The deciding factor: The Board found that the previous opinions were insufficient and required additional medical opinions on the nature and etiology of the Veteran's chronic sinusitis and vertigo.
- Claimed conditions
- chronic sinusitis, vertigo
- How they argued it
- Direct service connection
- Exposure basis
- None
- Rating assigned
- None in this decision
- Decision date
- August 20, 2019
- Citation
- 19164432
This is a plain-language summary generated by AI from a public Board of Veterans’ Appeals decision. It can contain errors — always verify against the original. Look up the original decision on VA.gov (opens in a new tab) using citation 19164432.
What this means for you
A remand is not a loss. The Board sent the case back for more development — often a new exam or missing records — before making a final decision.

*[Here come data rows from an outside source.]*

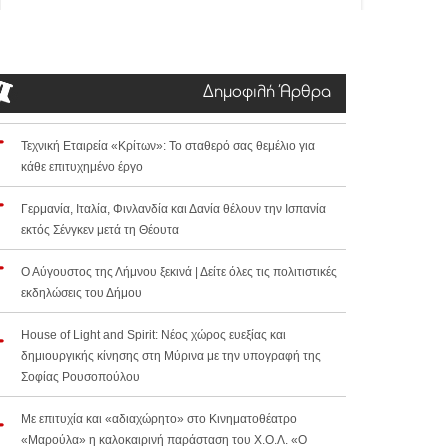
Δημοφιλή Άρθρα
Τεχνική Εταιρεία «Κρίτων»: Το σταθερό σας θεμέλιο για
κάθε επιτυχημένο έργο
Γερμανία, Ιταλία, Φινλανδία και Δανία θέλουν την Ισπανία
εκτός Σένγκεν μετά τη Θέουτα
Ο Αύγουστος της Λήμνου ξεκινά | Δείτε όλες τις πολιτιστικές
εκδηλώσεις του Δήμου
House of Light and Spirit: Νέος χώρος ευεξίας και
δημιουργικής κίνησης στη Μύρινα με την υπογραφή της
Σοφίας Ρουσοπούλου
Με επιτυχία και «αδιαχώρητο» στο Κινηματοθέατρο
«Μαρούλα» η καλοκαιρινή παράσταση του Χ.Ο.Λ. «Ο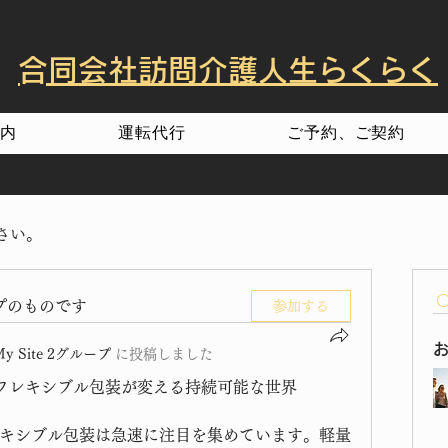
​合同会社訪問介護人生らくらく
内
運転代行
ご予約、ご契約
さい。
プのものです
参加する
My Site 2グループ
に
投稿しました
―フレキシブル包装が変える持続可能な世界
キシブル包装は急速に注目を集めています。軽量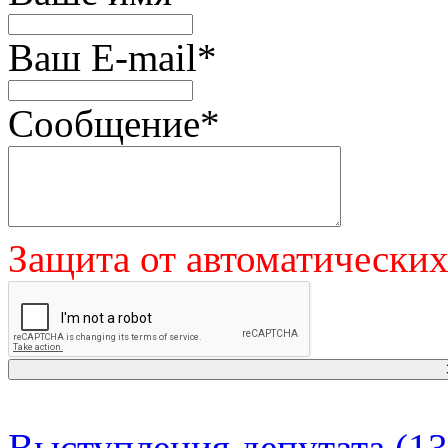
Ваш E-mail
*
Сообщение
*
Защита от автоматически
Выступления депутата (13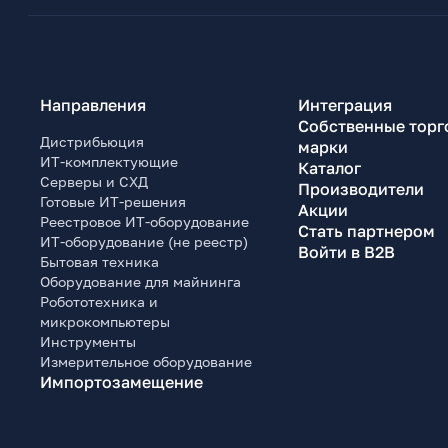
Направления
Интеграция
Собственные торг
Дистрибьюция
марки
ИТ-комплектующие
Каталог
Серверы и СХД
Производители
Готовые ИТ-решения
Акции
Реестровое ИТ-оборудование
Стать партнером
ИТ-оборудование (не реестр)
Войти в B2B
Бытовая техника
Оборудование для майнинга
Робототехника и
микрокомпьютеры
Инструменты
Измерительное оборудование
Импортозамещение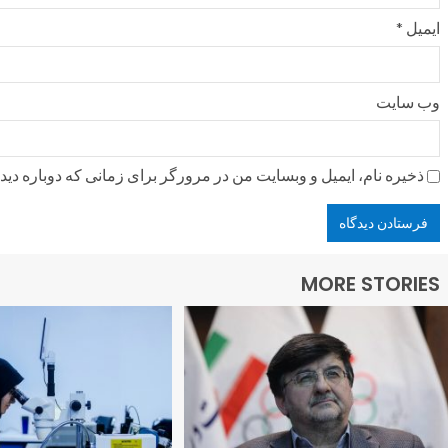
ایمیل
*
وب‌ سایت
ذخیره نام، ایمیل و وبسایت من در مرورگر برای زمانی که دوباره دی
MORE STORIES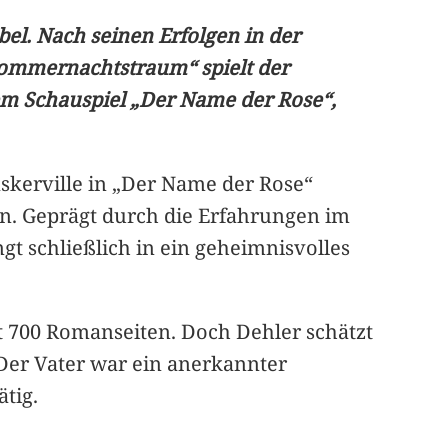
bel. Nach seinen Erfolgen in der
Sommernachtstraum“ spielt der
em Schauspiel „Der Name der Rose“,
askerville in „Der Name der Rose“
en. Geprägt durch die Erfahrungen im
gt schließlich in ein geheimnisvolles
st 700 Romanseiten. Doch Dehler schätzt
Der Vater war ein anerkannter
tig.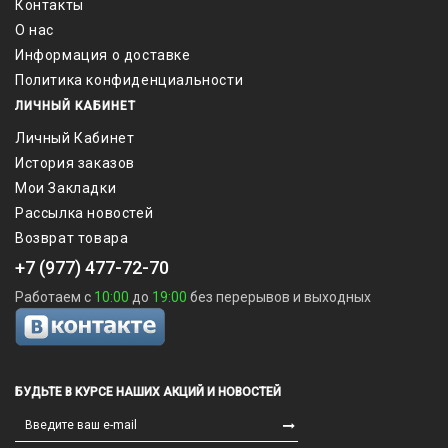
Контакты
О нас
Информация о доставке
Политика конфиденциальности
ЛИЧНЫЙ КАБИНЕТ
Личный Кабинет
История заказов
Мои Закладки
Рассылка новостей
Возврат товара
+7 (977) 477-72-70
Работаем с
10:00
до
19:00
без перерывов и выходных
БУДЬТЕ В КУРСЕ НАШИХ АКЦИЙ И НОВОСТЕЙ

Many remands later end in a grant, and the decision spells out exactly what the Board wanted to see.
What you can do next
Related decisions
Other Board decisions on a similar condition or argued the same way.
- Denied
The Board denied service connection for a deviated septum and denied compensable ratings for allergic rhinitis, chronic sinusitis, hypothyroidism, and hypertension.
- Denied
The Board denied the Veteran's claims for service connection for vertigo and a total disability rating based on individual unemployability (TDIU) due to insufficient evidence linking his current condition to active service or any incident of service.
- Denied
The Board denied the veteran's claims for increased ratings and service connection, with the exception of remanding certain issues.
- Denied
The Board denied the veteran's claims for service connection, higher ratings, and earlier effective dates, as well as dismissed his claim for a TDIU.
We are not the VA. Veterans’ Rights is an independent resource built for veterans. We are not the U.S. Department of Veterans Affairs, not part of the government, and not endorsed by any government agency.
This is general information, not legal advice. For advice about your own situation, talk to a VA-accredited representative — many help for free.